Compared with the good evidence of agricultural activity at Maadi, the interment of the deceased was relatively unobtmsive, indicating a community that had perhaps undergone little social change since the Neolithic and was evidently lacking in stratification or hierarchy. A total of 600 Maadian tombs has been recovered, as opposed to more than 15,000 Predynastic graves in the south. Geographical and geological factors contribute to this imbalance: the northern cemeteries, located in areas prone to heavy flooding, might well have been buried in thick layers of Nile silt. This, however, does not explain everything, because there is also a contrast in the quality and quantity of funerary equipment in the north, compared with the Upper Egyptian situation.
The Lower Egyptian graves are characterized by extreme simplicity, comprising basic oval pits with the deceased placed in a foetal position, shrouded in a mat or in fabric, and accompanied by only one or two pottery vessels or sometimes even nothing at all.
However, as we review the development of the Northern Cultures (consisting of three phases roughly corresponding to the cemeteries of Maadi, Wadi Digla, and Heliopolis), certain tombs appear better equipped than others, without ever displaying conspicuous luxury like that found in Upper Egypt. Nevertheless, a gradual tendency towards social stratification can be discerned, and it is possible that the mixing of the graves of dogs and gazelles with those of humans is part of this process of social change. The final phase of the Maadian culture, represented by the earliest stratigraphic layers at Buto, is equivalent to the middle of the Naqada II phase (levels Ilc-d).
At the exceptional site of Buto, there are seven successive archaeological strata in which the transition between the Maadian phases and the overlapping protodynastic can be observed. During this transition, there is a perceptible increase in Naqada pottery styles, while the Maadian pottery progressively disappears. Thus the end of the Maadian culture was not an abrupt phenomenon, as the site of Maadi would suggest, but was instead a process of cultural assimilation.
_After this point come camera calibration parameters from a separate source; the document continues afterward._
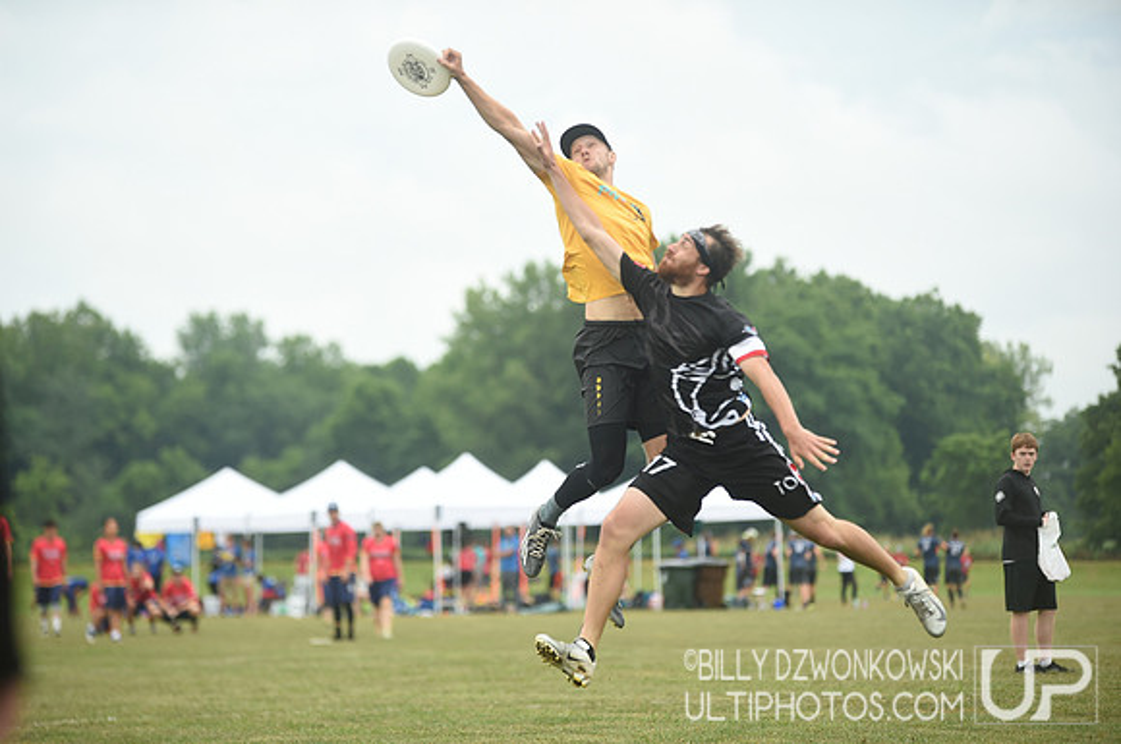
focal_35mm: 150
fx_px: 4664
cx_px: 560
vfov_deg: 9.1
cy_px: 372
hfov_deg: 13.7
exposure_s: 1/1000
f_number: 2.8
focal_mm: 150
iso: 320
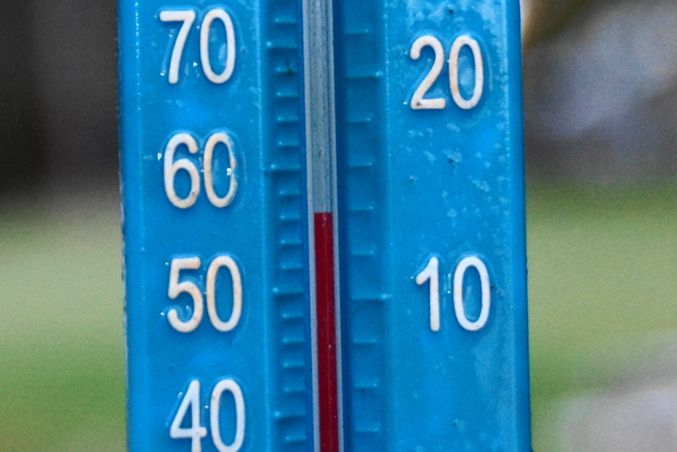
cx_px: 338
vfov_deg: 16.6
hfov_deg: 24.6
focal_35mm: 82
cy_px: 226
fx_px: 1552
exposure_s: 1/100
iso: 1000
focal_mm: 55
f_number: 5
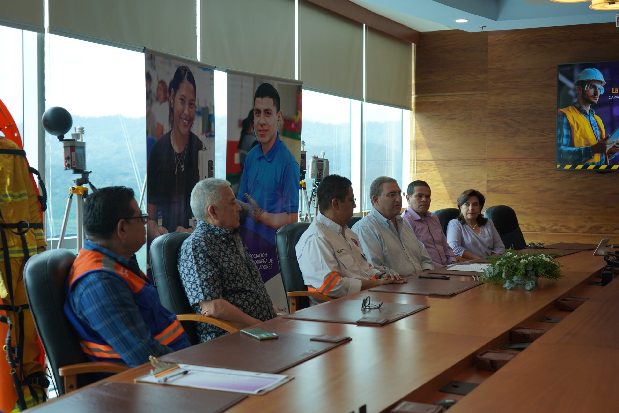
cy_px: 206
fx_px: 808
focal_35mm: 47
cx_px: 310
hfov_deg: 41.9
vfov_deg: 28.7
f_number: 4.5
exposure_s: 1/160
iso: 250
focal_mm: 47
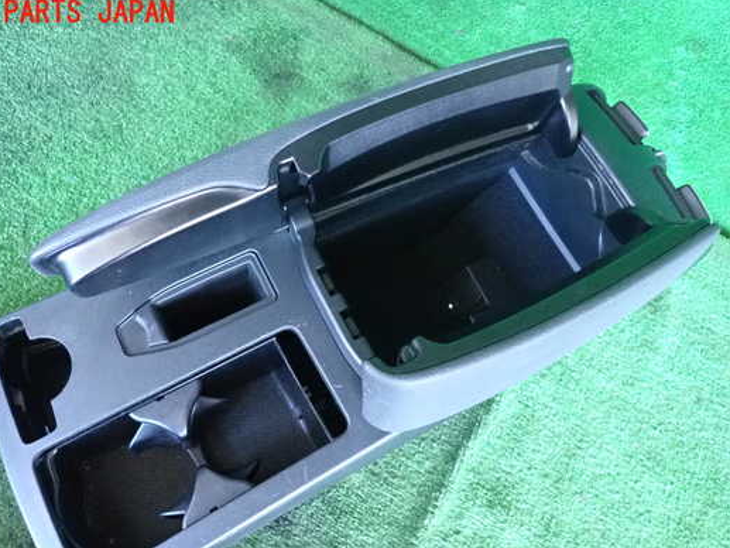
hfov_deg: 61.6
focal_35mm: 29
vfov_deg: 48.1
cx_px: 342
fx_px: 612
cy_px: 314
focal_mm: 4.5
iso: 2000
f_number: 2
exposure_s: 1/125
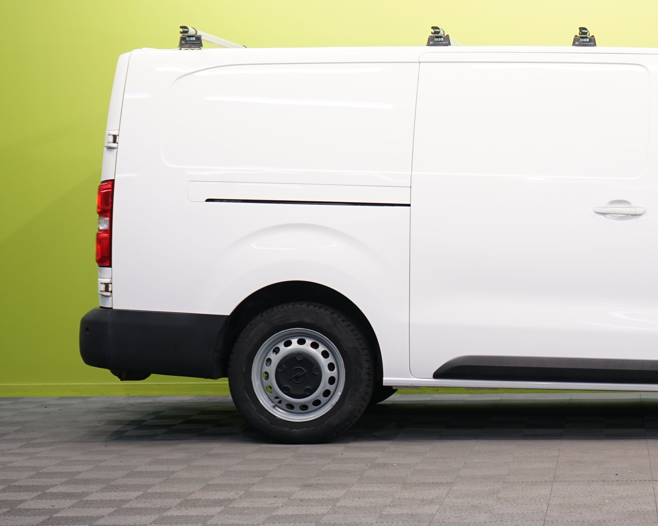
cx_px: 624
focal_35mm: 97
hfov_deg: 19.3
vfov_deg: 15.9
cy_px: 241
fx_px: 1889
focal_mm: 54
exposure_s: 1/25
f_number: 6.3
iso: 500
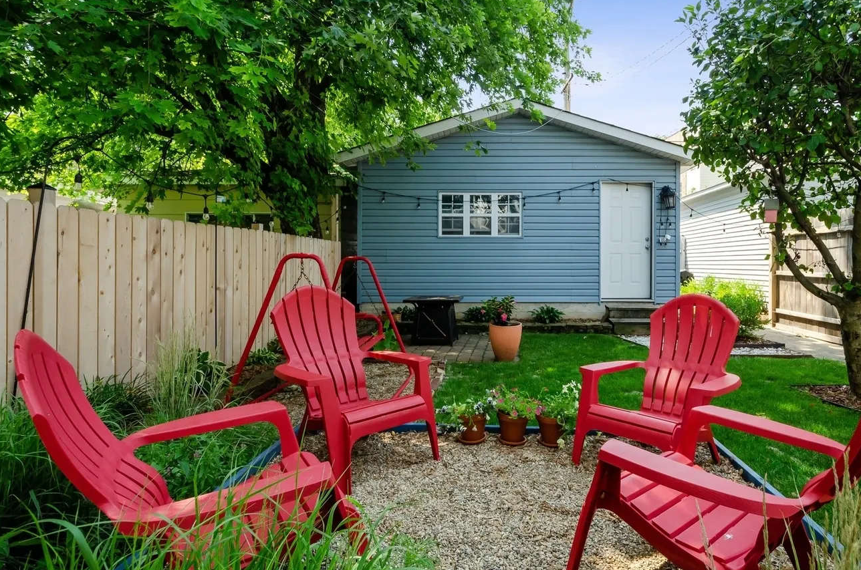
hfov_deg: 86.6
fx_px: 453
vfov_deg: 64.0
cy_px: 246
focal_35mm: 19
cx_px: 485
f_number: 8
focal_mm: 10
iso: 200
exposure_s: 1/160
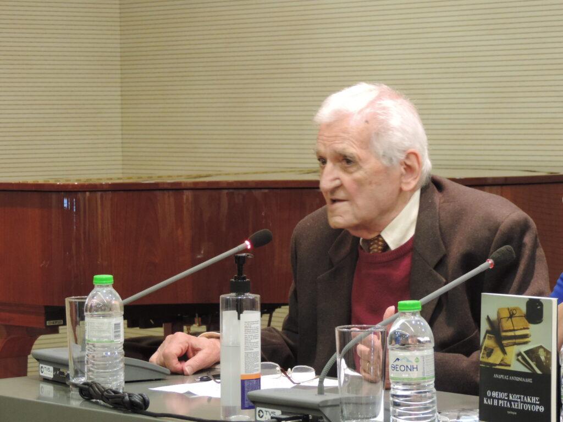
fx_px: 2358
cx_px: 282
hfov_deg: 13.6
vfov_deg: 10.2
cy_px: 211
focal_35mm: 145
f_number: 4.4
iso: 800
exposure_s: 1/15
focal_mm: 25.8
It is probable that, with its fluvial and maritime location, Buto was well placed for important trade, and perhaps also incorporated a palace for local rulers. While the archaeological data from Buto are less startling than the remains at Naqada, there was a comparable process of cultural development here which led, in the same way, to increased social complexity, eventually producing a society characterized by its own beliefs, rites, myths, and ideologies. This was the necessary precondition for the next great step forward in the history of Egypt, which took place in the Naqada III and Early Dynastic periods.